The programming language we developed for the unit is a model of
elegance and power. *(Thanks
to Matthew Craig and Charles Duffy of Paris Users Group for preserving all the ESP
and ESP2 documentation, source code, and assembler. ESP2 chip fabrication data was preserved by
David Andreas of Silicon Labs and Alan K. Smith of Aviom
Inc.)
Joe Bryan wrote
the original Leslie rotating speaker simulator by physical modeling. The effect is striking, especially on
headphones. I later developed the
distortion algorithms for it to get that Hammond B3 sound.

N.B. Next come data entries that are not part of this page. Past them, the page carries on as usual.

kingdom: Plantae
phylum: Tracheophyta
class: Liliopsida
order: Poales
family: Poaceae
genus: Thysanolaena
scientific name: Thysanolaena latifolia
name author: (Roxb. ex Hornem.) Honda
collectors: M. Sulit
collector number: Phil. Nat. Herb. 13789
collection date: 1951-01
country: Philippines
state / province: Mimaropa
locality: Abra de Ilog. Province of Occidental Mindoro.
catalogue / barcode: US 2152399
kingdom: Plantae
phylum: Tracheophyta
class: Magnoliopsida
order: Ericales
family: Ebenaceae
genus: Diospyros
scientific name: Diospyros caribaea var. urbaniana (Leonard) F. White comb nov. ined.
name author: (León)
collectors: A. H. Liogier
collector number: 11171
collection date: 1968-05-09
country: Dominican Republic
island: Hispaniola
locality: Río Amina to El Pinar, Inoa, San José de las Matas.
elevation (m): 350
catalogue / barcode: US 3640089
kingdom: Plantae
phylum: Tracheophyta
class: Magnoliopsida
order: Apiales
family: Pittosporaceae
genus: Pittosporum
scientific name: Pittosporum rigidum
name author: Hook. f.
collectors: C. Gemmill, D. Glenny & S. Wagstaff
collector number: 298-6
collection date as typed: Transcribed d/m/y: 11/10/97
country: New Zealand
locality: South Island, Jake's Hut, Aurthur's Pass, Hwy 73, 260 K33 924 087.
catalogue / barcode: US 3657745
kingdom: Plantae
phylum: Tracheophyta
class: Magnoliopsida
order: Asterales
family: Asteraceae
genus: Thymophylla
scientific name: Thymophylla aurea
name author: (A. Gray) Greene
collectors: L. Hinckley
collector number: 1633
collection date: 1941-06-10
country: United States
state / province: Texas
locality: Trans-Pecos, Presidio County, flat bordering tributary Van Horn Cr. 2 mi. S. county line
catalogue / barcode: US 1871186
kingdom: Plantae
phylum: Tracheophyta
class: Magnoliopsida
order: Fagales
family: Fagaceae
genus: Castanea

Except for the Delays and the Vocal Remover,
I designed all the algorithms for this unit, listed below:


The strength of this unit were its reverberators, vocoder design (used to make talk nearly anything that makes sound; e.g. talking wind or waterfall), speaker emulation, nonlinear (chaotic) distortion for harmonic enhancement (a van der Pol oscillator), and crystal clear choruses employing allpass interpolation: http://www.stanford.edu/~dattorro/EffectDesignPart2.pdf

Tom Metcalf and
John Senior and I spent an enormous amount of time developing the algorithms
for guitar distortion. It remains
utterly astounding how discerning rock guitarists are regarding distortion. It is reminiscent of violinists’ discernment
of tone quality in very old wooden instruments.
Hence the time we spent. About
15,000 of these units were shipped since its introduction in 1992.